Un livre en trois minutes

L’EBM permet d’imprimer, un exemplaire à la fois, des livres de 300 pages en trois minutes, et ce, pour la modique somme de 3$. Les livres ainsi produits sont en tous points identiques à ceux qui sortiraient d’une imprimerie traditionnelle. Déjà, près d’un million de titres, majoritairement en anglais, sont ainsi disponibles.

Le procédé, communément appelé «impression à la demande», est de plus en plus répandu en Europe et aux États-Unis. «Depuis une dizaine d’années, l’impression à la demande est pratiquée partout sauf ici, en raison du débit et de la petitesse du marché», explique le responsable du livre et de l’édition à la SODEC, Louis Dubé. L’Université McGill sera la première institution québécoise à s’équiper d’une EBM.

Des coûts de production minimes

La machine inverse ni plus ni moins la chaîne traditionnelle du livre. Normalement, les éditeurs impriment des centaines d’exemplaires d’un ouvrage, avant de les distribuer dans les librairies et de tenter de les écouler auprès des consommateurs. Cette façon de faire implique de grands investissements et le risque de se retrouver avec des dizaines d’exemplaires invendus.
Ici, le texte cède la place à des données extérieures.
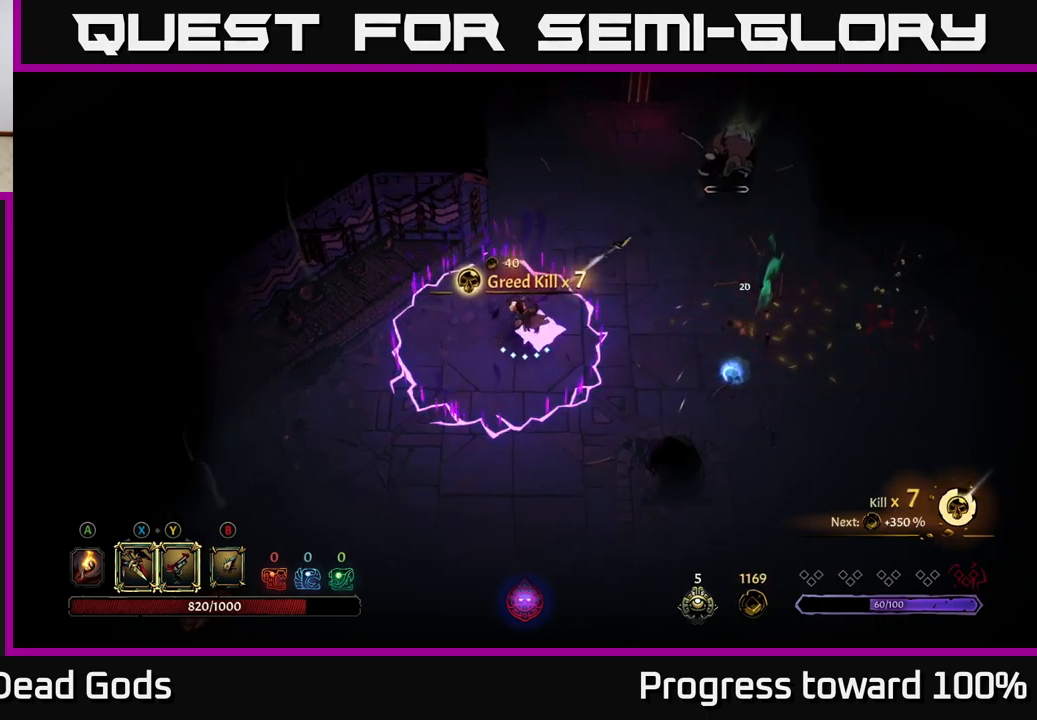
{"buttons": [], "left_stick": "right", "right_stick": "center", "events": [[117, "R2", "down"], [217, "R2", "up"], [434, "left_stick", "right"]]}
«Au Québec, pour amortir les coûts de production d’un roman conventionnel qui n’a pas d’illustrations, on doit vendre de 500 à 1000 exemplaires, explique Louis Dubé. Avec l’impression à la demande, ce serait zéro, théoriquement. Mais il faut aussi tenir compte de l’investissement technologique», dit-il.

Mais le coût en vaudrait la chandelle. «Chaque exemplaire imprimé est un exemplaire vendu d’avance», explique l’éditeur de la Fondation littéraire Fleur de lys, pionnier de l’impression à la demande au Québec, Serge-André Guay. Celui-ci fait souvent affaire avec des imprimeurs européens qui utilisent cette technique depuis la fin des années 1990 et sa fondation tente d’amasser les fonds nécessaires pour se procurer une EBM.

Le test

L’Université McGill sera, avec une poignée d’autres institutions privilégiées en Canada, un des endroits choisis pour tester le nouvel appareil.

«Nous sommes à numériser certains éléments de notre collection de livres rares qui font partie du domaine public (libres de droits), explique la directrice des bibliothèques de l’Université McGill, Janine Schmidt.

Cette collection, qui compte notamment des titres comme A Christmas Carol, de Charles Dickens, sera bientôt disponible sur le Web et pourront facilement être imprimés grâce à l’Expresso Book Machine (EBM). «C’est pourquoi nous avons décidé d’acquérir la machine», indique Mme Schmidt.

Dans les bibliothèques, l’EBM peut également être utilisée pour donner accès aux titres qui ne se retrouvent pas dans les rayons. Il suffit alors de demander à un bibliothécaire d’imprimer un exemplaire pour le rendre disponible pour consultation.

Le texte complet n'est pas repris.